Write out the lines of the material below word for word, starting at its first line and ending at the line that contains "circle at (511, 477) diameter: 321", with both of those lines included.

BEGIN Input material

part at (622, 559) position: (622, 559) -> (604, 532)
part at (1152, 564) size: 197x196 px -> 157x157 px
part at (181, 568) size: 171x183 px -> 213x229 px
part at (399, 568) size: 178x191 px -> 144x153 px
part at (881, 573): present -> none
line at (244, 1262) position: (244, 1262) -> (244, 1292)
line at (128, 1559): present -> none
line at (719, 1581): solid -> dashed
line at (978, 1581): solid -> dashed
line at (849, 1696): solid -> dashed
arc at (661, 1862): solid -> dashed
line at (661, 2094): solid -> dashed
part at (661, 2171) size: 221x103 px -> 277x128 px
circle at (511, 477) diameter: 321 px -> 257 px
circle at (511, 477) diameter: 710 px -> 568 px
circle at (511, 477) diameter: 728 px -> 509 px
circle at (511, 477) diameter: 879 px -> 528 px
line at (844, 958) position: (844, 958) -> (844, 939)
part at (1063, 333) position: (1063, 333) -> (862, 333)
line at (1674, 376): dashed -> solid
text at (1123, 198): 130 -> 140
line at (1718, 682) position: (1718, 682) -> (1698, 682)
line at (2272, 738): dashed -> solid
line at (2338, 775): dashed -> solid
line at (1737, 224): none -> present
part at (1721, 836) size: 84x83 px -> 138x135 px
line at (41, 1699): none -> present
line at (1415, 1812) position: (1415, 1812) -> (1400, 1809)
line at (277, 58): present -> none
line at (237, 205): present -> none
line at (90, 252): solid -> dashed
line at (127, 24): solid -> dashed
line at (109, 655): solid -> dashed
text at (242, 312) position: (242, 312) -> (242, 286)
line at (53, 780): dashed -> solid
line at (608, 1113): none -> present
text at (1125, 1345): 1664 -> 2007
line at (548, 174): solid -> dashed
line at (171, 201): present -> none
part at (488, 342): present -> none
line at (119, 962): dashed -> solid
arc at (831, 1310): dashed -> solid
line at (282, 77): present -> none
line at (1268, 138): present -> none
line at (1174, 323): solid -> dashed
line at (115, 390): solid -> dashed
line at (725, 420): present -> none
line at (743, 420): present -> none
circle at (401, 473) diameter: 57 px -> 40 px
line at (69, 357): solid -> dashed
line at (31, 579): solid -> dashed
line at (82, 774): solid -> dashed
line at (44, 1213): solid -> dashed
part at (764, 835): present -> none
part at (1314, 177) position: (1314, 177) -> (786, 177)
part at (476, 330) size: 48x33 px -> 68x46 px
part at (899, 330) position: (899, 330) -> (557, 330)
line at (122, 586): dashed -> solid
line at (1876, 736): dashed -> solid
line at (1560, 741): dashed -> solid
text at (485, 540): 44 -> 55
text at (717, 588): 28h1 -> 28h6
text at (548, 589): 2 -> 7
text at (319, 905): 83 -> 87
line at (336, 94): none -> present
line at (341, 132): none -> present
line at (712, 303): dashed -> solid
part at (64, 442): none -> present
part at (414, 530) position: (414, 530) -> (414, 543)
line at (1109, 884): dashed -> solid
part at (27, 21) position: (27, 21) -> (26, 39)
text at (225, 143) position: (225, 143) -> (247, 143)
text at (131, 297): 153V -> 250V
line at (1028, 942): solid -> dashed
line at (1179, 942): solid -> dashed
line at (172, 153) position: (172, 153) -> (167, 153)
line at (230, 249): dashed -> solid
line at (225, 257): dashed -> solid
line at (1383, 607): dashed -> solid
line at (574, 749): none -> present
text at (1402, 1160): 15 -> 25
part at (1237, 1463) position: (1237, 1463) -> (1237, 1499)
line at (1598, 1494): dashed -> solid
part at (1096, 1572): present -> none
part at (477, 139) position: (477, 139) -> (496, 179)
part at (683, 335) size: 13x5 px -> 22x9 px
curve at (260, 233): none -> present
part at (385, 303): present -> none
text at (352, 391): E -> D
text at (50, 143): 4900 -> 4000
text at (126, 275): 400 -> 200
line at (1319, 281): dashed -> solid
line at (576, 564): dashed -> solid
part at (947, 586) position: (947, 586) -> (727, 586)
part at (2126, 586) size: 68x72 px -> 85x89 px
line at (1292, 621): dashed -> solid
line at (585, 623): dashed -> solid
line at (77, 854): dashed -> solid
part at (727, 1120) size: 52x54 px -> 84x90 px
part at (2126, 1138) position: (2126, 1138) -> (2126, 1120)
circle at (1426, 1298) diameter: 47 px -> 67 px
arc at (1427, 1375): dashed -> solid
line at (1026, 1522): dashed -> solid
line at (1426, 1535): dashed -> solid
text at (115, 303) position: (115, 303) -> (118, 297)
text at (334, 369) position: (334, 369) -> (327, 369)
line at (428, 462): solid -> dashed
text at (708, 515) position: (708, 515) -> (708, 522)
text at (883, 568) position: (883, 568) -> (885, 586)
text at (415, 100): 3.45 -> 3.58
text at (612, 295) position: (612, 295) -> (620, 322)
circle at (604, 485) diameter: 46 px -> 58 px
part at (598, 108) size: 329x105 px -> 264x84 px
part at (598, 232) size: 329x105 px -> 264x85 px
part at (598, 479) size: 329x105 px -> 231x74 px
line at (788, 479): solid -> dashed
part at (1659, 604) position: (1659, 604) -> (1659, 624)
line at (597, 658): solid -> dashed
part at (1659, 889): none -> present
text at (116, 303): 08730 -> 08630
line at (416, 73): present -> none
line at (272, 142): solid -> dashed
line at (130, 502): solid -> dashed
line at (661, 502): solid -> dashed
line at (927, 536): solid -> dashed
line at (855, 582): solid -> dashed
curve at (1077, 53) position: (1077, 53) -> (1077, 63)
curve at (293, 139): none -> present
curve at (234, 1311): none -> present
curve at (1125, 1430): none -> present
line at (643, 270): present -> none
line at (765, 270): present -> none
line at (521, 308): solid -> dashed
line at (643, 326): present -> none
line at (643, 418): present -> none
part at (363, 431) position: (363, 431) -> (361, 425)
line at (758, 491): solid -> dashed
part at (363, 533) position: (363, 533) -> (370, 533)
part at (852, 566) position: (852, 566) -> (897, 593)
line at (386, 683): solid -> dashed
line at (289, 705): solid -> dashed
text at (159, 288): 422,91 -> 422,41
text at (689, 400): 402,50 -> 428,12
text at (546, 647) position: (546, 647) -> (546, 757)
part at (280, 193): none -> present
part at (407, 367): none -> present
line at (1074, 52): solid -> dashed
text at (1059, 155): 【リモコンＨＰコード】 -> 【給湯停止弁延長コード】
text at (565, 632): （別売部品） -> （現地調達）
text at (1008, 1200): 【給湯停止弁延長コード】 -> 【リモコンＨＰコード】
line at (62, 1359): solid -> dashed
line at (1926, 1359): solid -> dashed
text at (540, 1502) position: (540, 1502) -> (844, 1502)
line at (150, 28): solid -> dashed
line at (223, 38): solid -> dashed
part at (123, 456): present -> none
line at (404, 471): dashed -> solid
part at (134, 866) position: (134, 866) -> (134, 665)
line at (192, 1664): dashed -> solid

END Input material

__Answer for the task__
part at (622, 559) position: (622, 559) -> (604, 532)
part at (1152, 564) size: 197x196 px -> 157x157 px
part at (181, 568) size: 171x183 px -> 213x229 px
part at (399, 568) size: 178x191 px -> 144x153 px
part at (881, 573): present -> none
line at (244, 1262) position: (244, 1262) -> (244, 1292)
line at (128, 1559): present -> none
line at (719, 1581): solid -> dashed
line at (978, 1581): solid -> dashed
line at (849, 1696): solid -> dashed
arc at (661, 1862): solid -> dashed
line at (661, 2094): solid -> dashed
part at (661, 2171) size: 221x103 px -> 277x128 px
circle at (511, 477) diameter: 321 px -> 257 px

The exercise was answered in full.